• Exercise
Below are the records. Retype, exactly, the lines from the first through the line with "G04 Gerber Fmt", and leave out the pictures.
────
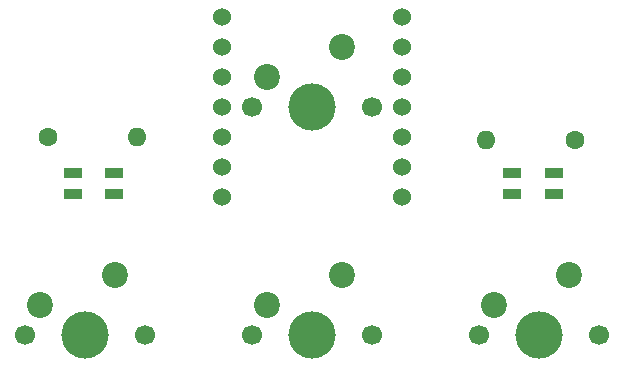
<source format=gbr>
%TF.GenerationSoftware,KiCad,Pcbnew,9.0.2*%
%TF.CreationDate,2025-06-30T20:41:05-04:00*%
%TF.ProjectId,Hackpad,4861636b-7061-4642-9e6b-696361645f70,rev?*%
%TF.SameCoordinates,Original*%
%TF.FileFunction,Soldermask,Top*%
%TF.FilePolarity,Negative*%
%FSLAX46Y46*%
G04 Gerber Fmt 4.6, Leading zero omitted, Abs format (unit mm)*
G04 Created by KiCad (PCBNEW 9.0.2) date 2025-06-30 20:41:05*
%MOMM*%
%LPD*%
G01*
G04 APERTURE LIST*
%ADD10R,1.600000X0.850000*%
%ADD11C,1.600000*%
%ADD12O,1.600000X1.600000*%
%ADD13C,1.700000*%
%ADD14C,4.000000*%
%ADD15C,2.200000*%
%ADD16C,1.524000*%
G04 APERTURE END LIST*
D10*
%TO.C,D2*%
X206385000Y-88070000D03*
X206385000Y-86320000D03*
X202885000Y-86320000D03*
X202885000Y-88070000D03*
%TD*%
D11*
%TO.C,C1*%
X163600000Y-83250000D03*
D12*
X171100000Y-83250000D03*
%TD*%
D13*
%TO.C,SW1*%
X180855000Y-100015000D03*
D14*
X185935000Y-100015000D03*
D13*
X191015000Y-100015000D03*
D15*
X188475000Y-94935000D03*
X182125000Y-97475000D03*
%TD*%
D13*
%TO.C,SW3*%
X180850000Y-80775000D03*
D14*
X185930000Y-80775000D03*
D13*
X191010000Y-80775000D03*
D15*
X188470000Y-75695000D03*
X182120000Y-78235000D03*
%TD*%
D11*
%TO.C,C2*%
X208150000Y-83500000D03*
D12*
X200650000Y-83500000D03*
%TD*%
D10*
%TO.C,D1*%
X165685000Y-86345000D03*
X165685000Y-88095000D03*
X169185000Y-88095000D03*
X169185000Y-86345000D03*
%TD*%
D13*
%TO.C,SW4*%
X200080000Y-100015000D03*
D14*
X205160000Y-100015000D03*
D13*
X210240000Y-100015000D03*
D15*
X207700000Y-94935000D03*
X201350000Y-97475000D03*
%TD*%
D13*
%TO.C,SW2*%
X161607500Y-100012500D03*
D14*
X166687500Y-100012500D03*
D13*
X171767500Y-100012500D03*
D15*
X169227500Y-94932500D03*
X162877500Y-97472500D03*
%TD*%
D16*
%TO.C,U1*%
X193550000Y-73155000D03*
X193550000Y-75695000D03*
X193550000Y-78235000D03*
X193550000Y-80775000D03*
X193550000Y-83315000D03*
X193550000Y-85855000D03*
X193550000Y-88395000D03*
X178310000Y-88395000D03*
X178310000Y-85855000D03*
X178310000Y-83315000D03*
X178310000Y-80775000D03*
X178310000Y-78235000D03*
X178310000Y-75695000D03*
X178310000Y-73155000D03*
%TD*%
M02*

</source>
────
• Solution
<source format=gbr>
%TF.GenerationSoftware,KiCad,Pcbnew,9.0.2*%
%TF.CreationDate,2025-06-30T20:41:05-04:00*%
%TF.ProjectId,Hackpad,4861636b-7061-4642-9e6b-696361645f70,rev?*%
%TF.SameCoordinates,Original*%
%TF.FileFunction,Soldermask,Top*%
%TF.FilePolarity,Negative*%
%FSLAX46Y46*%
G04 Gerber Fmt 4.6, Leading zero omitted, Abs format (unit mm)*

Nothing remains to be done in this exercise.